Hubby got the new wall done 2 days before the opening. Gone is the huge roll up door. I can be warm when I paint in the winter now. But I had to wipe down all the dust from the plastering and sanding. It was everywhere. Then we had to move out all the extraneous stuff that is waiting on a shelf or container being built. My new flat paper storing cabinet is not here yet. And we did not get the 2 shelf running bookcase made either. So much of it remains to be relocated when we get those items done. So this stuff was just clutter. It is back, but it made me re-organize which is a good thing.

Main wall with some of my paintings.

I spent a full day making porno pink signs to put along the road. I am not a sign maker. But they were effective, actually pulling people from the highway who would not have stopped otherwise.  I also got the opening in three local magazines. I sent postcards out to those who had expressed an interest in the studio too. And I had put up posters in town for the event at various businesses.
Comments were favorable about both the lovely working space, and my work. I almost sold a painting. But it is hesitant to find a new home. It is still here.
I learned a lot doing this.
  • I needed to have more signs at the other end of the canyon entrance.
  • I needed to do more advertising locally - especially newspapers.
  • I also think I might try a radio spot.
  • There needs to be more posters put up.
  • And I need to do this more than just once.
  • A local painter friend wants to do one with me, and I just might.

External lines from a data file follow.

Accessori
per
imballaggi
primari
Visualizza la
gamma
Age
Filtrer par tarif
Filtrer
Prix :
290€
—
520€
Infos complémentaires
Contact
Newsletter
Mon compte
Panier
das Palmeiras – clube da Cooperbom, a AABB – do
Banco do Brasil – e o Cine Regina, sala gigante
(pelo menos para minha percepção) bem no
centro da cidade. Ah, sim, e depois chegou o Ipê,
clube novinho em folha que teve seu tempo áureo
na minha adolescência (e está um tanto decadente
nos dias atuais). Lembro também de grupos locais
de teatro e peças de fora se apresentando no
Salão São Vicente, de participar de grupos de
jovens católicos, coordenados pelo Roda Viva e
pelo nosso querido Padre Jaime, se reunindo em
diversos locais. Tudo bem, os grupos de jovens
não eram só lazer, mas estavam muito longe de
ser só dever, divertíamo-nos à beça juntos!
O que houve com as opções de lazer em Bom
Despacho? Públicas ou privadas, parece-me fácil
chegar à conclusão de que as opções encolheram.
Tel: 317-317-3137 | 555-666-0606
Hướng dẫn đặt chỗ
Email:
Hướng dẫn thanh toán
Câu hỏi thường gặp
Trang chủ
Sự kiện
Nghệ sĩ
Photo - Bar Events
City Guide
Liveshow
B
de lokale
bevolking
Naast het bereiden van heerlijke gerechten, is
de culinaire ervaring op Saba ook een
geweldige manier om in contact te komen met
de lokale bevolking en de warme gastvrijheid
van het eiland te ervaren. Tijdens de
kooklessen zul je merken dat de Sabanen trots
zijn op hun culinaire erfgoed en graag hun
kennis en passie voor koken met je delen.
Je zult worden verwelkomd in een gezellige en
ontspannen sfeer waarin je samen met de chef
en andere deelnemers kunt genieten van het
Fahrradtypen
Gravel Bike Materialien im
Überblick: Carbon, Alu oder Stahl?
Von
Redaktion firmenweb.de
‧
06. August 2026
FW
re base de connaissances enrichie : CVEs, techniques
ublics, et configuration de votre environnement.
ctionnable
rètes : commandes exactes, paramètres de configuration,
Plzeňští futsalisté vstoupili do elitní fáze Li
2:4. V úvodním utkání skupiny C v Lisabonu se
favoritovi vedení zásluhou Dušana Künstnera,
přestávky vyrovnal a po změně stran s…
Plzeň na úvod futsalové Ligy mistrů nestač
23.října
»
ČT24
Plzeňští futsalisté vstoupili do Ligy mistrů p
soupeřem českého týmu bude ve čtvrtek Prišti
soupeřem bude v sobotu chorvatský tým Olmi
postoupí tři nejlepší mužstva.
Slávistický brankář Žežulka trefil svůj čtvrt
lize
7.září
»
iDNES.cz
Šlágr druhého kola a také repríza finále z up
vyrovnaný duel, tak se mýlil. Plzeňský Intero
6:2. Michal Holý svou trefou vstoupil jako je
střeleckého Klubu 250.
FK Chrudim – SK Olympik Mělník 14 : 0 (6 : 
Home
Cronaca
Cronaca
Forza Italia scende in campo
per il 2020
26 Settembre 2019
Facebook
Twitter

So it went well, and I was drained of energy, just from the effort of putting it all up. I sure hope it stays nice and neat for a while. But it is a WORKING studio, and not a glitzy gallery. I am still waiting for that perfect gallery - to the tune of "Someday My Prince Will Come", just substitute gallery. 

Tuesday, December 4, 2012

From Life - Inside

I have been in the studio preparing for its Grand Opening which I will tell you about later.

I have never been able to be in the studio without picking up a brush and starting to paint, even when I am supposed to be moving things about, clearing and cleaning. It did get done, but not until I had set up and started a painting with a great find form my friend Holly's house. Amazing how artists who do still life work peruse their friend's houses always hunting for that unique item to use as a prop.

Fall always gets me in a mood to think about those that came before us, the tools they used and their every day lives. The old butter churn that is central to this piece and the old lamp are two really evocative pieces, to me. Even though Holly owns the churn I begged to borrow it form her and she allowed me to use it. The construction of it is not super old, but how many people do you know who own one?
Set up for Fall Bounty
So before I even was aware, I was setting up the above still life. I love white pumpkins and may have to use them again in another piece before they get yucky. And yes that is a technical term.
Item placement for Fall Bounty
This is how I began this painting, making sure all the elements would fit the 16x20 format.
I have painted the lamp before and was not satisfied with the job I had done and wanted another crack at it.  I was sitting when I painted it so the perspective was a tad different than the photo's. The pumpkins and squash were larger.
Block In for major items in Fall Bounty
This is how I developed the background and major elements. Love those white pumpkins. I had not decided how to tie the right side into the whole yet. It felt empty on the right, and I was puzzling this out as I worked - what did I want there?
Fall Bounty - 16 x 20
Oil Available
Contact me if interested
Indian corn was the answer. A vegetable that was definitely a fall harvest item. I particularly like the lamp. I did a better job on that than I had in the other painting. And the central apple is a good paint application. My painter friend Deb thinks the orange pumpkin is to die for. Isn't it funny how nobody mentions the white pumpkins??